Fantom is concurrently working on several further network improvements, some of which were detailed in CEO Michael Kong’s recent presentation at Consensus 2022.
Comparing fees on Fantom/Ethereum
Let’s examine what costs are on Fantom.
We use both ETH and native FTM in Metamask wallets for our comparison. All transactions were carried out on a weekday, during what are typically considered peak hours on both the Fantom and Ethereum networks.
For a simple transaction sending a small amount of crypto between wallets, we note that:
- On Fantom, a wallet transfer costs .000061 FTM, which at the time of writing is $0.00004.
- Such a transfer on the Ethereum network would cost $1.04.
Note that gas requirements are fixed and not dependent on the amount of crypto being transacted.
Wrapping FTM and ETH
For EVM compatibility, Fantom adopts the Ethereum token standards. For certain actions like bidding on NFTs, users need to wrap FTM or ETH before initiating a transaction.

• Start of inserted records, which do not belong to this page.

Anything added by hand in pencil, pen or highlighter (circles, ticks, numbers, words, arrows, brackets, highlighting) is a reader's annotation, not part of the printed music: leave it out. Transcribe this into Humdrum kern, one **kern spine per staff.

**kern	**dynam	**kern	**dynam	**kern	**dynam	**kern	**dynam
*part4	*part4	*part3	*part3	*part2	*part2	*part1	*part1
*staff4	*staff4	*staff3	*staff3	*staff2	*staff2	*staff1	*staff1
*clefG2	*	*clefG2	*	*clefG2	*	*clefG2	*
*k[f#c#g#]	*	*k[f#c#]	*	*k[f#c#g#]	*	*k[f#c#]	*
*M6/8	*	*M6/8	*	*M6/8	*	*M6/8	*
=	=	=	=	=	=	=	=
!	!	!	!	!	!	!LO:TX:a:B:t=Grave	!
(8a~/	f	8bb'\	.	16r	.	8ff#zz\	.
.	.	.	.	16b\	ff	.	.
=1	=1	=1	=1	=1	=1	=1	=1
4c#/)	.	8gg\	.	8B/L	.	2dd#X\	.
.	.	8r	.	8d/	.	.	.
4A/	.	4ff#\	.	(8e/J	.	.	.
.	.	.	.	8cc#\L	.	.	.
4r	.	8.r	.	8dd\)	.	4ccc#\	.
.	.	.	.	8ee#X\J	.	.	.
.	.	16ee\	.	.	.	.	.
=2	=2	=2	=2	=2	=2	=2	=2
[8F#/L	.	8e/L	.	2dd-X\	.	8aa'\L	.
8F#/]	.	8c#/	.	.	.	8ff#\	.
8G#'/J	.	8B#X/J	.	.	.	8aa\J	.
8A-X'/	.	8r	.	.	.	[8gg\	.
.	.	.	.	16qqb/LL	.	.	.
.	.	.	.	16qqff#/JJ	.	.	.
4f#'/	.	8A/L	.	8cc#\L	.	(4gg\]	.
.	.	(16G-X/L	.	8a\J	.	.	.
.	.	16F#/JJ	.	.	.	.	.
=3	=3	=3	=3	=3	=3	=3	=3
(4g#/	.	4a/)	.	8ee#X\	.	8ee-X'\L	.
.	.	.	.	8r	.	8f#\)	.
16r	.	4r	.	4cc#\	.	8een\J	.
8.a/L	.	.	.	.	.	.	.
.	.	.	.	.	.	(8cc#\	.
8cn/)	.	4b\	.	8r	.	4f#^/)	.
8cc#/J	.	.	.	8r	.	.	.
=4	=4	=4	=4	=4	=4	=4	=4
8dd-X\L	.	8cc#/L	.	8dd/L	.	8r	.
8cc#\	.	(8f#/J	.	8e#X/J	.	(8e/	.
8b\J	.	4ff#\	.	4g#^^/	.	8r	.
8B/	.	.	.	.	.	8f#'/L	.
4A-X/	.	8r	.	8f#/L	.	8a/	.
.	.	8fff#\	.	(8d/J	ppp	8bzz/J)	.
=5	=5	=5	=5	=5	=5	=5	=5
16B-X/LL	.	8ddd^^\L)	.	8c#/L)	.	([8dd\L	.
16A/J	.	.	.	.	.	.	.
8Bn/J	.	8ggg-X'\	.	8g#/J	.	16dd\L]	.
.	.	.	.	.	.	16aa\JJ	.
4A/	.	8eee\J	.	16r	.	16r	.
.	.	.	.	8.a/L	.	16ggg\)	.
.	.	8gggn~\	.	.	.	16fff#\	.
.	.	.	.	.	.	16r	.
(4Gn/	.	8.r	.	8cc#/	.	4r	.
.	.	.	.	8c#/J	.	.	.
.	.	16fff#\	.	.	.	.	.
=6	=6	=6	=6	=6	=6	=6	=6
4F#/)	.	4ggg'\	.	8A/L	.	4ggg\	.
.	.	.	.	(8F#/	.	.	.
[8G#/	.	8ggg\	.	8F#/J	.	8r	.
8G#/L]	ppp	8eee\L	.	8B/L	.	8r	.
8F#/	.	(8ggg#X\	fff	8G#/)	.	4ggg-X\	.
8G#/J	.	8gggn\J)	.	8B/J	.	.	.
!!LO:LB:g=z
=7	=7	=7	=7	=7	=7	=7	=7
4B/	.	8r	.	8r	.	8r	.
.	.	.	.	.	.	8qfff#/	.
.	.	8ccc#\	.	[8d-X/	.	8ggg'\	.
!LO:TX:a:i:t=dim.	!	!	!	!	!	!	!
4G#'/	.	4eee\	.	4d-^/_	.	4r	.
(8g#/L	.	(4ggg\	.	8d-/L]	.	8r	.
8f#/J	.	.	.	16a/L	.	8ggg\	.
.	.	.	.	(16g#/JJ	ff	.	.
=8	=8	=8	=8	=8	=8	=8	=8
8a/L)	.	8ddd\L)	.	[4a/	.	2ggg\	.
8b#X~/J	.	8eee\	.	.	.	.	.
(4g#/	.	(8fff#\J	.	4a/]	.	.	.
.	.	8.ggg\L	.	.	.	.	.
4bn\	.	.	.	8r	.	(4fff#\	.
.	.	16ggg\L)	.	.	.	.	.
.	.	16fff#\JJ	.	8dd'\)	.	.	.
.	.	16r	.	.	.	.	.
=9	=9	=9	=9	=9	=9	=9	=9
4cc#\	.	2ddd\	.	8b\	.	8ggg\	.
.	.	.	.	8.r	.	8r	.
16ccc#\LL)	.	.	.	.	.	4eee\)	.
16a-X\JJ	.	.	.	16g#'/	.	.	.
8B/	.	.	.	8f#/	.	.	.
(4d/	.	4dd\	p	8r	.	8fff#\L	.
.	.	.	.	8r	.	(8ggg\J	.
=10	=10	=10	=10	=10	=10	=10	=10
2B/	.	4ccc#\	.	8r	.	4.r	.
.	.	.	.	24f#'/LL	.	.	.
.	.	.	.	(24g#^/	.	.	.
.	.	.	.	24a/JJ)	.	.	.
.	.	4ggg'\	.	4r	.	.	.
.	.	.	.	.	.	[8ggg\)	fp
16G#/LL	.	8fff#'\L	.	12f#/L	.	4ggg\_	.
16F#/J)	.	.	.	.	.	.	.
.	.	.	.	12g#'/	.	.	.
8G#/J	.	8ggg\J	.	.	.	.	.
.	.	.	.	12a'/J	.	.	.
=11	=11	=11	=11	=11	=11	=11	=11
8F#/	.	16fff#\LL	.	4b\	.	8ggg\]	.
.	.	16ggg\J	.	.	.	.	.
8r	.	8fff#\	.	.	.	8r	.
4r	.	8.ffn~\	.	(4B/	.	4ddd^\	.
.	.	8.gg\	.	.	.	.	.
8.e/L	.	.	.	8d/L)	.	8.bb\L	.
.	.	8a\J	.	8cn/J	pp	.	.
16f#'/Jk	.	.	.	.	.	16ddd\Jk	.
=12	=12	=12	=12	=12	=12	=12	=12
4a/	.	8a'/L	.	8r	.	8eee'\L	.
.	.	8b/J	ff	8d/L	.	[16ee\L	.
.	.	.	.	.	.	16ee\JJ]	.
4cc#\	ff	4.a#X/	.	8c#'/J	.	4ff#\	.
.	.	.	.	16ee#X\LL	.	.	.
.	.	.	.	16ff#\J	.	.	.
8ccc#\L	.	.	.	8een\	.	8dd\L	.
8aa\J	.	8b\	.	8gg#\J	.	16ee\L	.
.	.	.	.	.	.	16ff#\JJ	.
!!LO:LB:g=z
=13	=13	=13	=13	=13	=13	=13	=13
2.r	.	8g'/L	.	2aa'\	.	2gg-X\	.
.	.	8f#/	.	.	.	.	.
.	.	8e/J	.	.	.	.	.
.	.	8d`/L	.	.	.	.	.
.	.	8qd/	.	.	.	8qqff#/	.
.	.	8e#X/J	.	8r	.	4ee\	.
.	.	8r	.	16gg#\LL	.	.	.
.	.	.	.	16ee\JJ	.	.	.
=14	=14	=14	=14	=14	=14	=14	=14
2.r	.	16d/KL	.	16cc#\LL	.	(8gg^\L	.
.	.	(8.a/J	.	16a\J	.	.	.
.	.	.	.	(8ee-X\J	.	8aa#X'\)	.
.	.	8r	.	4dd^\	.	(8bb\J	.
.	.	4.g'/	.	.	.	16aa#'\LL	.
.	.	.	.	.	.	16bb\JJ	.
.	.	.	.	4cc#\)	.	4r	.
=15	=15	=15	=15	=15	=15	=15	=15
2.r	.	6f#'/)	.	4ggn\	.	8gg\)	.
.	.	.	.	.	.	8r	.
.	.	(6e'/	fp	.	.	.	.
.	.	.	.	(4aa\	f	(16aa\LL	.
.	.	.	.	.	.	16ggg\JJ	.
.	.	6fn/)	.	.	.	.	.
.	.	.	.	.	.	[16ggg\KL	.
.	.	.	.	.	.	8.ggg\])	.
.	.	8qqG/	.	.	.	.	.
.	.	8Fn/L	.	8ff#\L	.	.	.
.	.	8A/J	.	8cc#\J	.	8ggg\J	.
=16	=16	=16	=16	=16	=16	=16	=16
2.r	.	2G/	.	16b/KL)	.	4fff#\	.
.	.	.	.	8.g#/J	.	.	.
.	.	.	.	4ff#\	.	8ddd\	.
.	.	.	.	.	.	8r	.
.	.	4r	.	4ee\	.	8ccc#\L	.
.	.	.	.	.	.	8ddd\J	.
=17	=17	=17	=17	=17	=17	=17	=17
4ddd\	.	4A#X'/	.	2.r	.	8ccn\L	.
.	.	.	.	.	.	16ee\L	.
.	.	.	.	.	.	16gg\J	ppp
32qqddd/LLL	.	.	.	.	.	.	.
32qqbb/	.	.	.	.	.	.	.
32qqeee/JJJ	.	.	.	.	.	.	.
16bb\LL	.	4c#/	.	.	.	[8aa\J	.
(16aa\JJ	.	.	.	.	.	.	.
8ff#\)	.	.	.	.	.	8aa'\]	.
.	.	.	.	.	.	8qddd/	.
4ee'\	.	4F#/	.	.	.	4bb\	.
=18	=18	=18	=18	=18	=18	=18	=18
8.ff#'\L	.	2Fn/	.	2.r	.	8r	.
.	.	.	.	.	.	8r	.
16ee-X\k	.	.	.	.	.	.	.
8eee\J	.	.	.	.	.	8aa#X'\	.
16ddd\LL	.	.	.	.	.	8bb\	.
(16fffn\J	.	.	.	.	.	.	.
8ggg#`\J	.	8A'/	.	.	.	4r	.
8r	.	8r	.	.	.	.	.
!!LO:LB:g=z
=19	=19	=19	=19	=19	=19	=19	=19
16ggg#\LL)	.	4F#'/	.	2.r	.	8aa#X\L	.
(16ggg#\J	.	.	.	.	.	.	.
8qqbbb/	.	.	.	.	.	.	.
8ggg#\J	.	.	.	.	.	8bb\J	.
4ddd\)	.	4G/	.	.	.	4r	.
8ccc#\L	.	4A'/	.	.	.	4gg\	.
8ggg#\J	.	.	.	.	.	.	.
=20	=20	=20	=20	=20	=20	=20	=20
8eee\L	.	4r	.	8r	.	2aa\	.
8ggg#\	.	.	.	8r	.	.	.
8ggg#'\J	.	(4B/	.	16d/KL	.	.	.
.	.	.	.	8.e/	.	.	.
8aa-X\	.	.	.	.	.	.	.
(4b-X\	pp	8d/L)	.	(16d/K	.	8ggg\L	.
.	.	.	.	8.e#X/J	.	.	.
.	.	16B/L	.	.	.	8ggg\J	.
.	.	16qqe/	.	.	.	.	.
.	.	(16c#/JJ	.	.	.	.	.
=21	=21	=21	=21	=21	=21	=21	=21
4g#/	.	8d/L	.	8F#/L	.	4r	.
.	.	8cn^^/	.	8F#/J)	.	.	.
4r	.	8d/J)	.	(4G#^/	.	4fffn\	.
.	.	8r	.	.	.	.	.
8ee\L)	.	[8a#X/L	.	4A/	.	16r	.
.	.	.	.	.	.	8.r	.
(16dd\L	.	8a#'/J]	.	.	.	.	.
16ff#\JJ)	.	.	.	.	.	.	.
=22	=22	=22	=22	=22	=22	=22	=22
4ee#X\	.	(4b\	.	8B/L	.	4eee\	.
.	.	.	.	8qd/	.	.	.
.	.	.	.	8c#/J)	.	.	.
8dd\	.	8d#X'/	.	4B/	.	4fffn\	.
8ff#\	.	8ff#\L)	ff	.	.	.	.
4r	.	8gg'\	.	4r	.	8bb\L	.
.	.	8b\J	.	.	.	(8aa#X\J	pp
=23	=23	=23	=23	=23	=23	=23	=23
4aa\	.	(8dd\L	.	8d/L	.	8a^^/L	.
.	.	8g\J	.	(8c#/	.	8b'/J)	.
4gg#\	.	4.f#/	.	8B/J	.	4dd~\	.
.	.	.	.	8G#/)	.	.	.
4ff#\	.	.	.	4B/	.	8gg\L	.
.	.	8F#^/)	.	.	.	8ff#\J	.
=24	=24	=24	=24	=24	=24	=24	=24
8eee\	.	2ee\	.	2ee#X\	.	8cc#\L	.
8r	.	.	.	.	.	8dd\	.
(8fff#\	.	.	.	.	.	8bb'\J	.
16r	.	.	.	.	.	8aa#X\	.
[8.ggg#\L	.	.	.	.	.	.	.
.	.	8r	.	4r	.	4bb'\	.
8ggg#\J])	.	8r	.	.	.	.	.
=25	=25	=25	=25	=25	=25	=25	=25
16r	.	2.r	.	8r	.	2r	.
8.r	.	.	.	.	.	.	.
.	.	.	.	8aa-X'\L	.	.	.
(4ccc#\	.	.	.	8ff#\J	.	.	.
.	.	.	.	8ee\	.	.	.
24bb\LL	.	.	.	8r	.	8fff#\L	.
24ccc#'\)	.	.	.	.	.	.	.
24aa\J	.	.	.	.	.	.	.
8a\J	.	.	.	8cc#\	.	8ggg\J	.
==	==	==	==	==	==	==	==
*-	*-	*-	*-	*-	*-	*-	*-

- On Fantom, wrapping tokens costs about $0.00006 at the time of writing.
- On Ethereum, the fee is $2.63
Token Swaps and DeFi
We can use FTMScan and Etherscan to compare further network fees, keeping in mind that what interests us is not the protocol of choice ‒ SushiSwap or SpiritSwap, for instance ‒ but rather the costs of smart contract execution.
(Note: Gas fees listed below were recorded at the time of writing; depending on the current prices of ETH and FTM, respectively, they will show in the blockchain explorer as higher or lower than what is entered in the table.)
|Txn type||Cost||Txn type||Cost|
|Add Liquidity||0.00049010322077 FTM
|Add Liquidity||0.002882499464895144 Ether
|Token Swap||0.01164945115061 FTM
|Token Swap||0.002322801492187515 Ether
|Mint NFT||0.005162508 FTM
|Mint NFT||0.002464749751305807 Ether
These transactions entail engaging with relatively complex smart contracts. Across all transactions, fees on Fantom are orders of magnitude lower than on Ethereum.
Adoption starts with Accessibility
Much has changed since we proposed Fantom as an Ethereum Helper rather than a competitor: Fantom has evolved, and the ecosystem has grown exponentially.
But fundamentally, the situation and our ethos remain the same: Fantom’s EVM compatibility, speed, and low fees offer new and experienced crypto users easy and affordable options for any cryptocurrency use-case.